• TASK REQUIREMENTS
Start with the line that holds "RACES DE MAZANA DOP SIDRE D'ASTURIES". Please copy it and each remaining line below exactly, leaving pictures out.

BEGIN

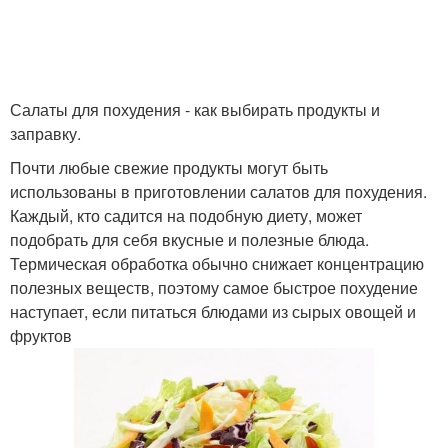
Салаты для похудения - как выбирать продукты и
заправку.
Почти любые свежие продукты могут быть
использованы в приготовлении салатов для похудения.
Каждый, кто садится на подобную диету, может
подобрать для себя вкусные и полезные блюда.
Термическая обработка обычно снижает концентрацию
полезных веществ, поэтому самое быстрое похудение
наступает, если питаться блюдами из сырых овощей и
фруктов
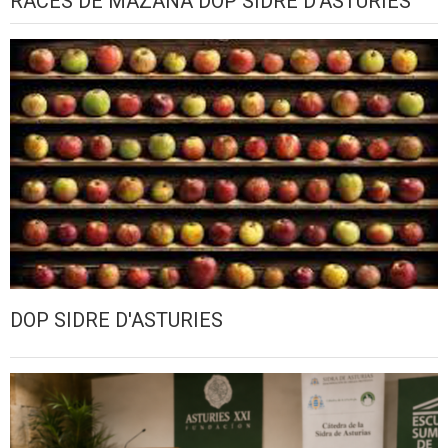
RACES DE MAZANA DOP SIDRE D'ASTURIES
DOP SIDRE D'ASTURIES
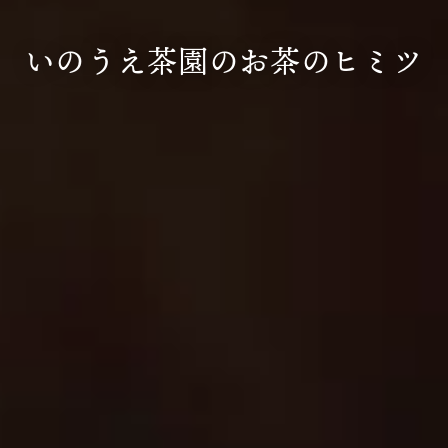
いのうえ茶園のお茶のヒミツ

END

• REPLY TO THE EXERCISE
RACES DE MAZANA DOP SIDRE D'ASTURIES
DOP SIDRE D'ASTURIES
いのうえ茶園のお茶のヒミツ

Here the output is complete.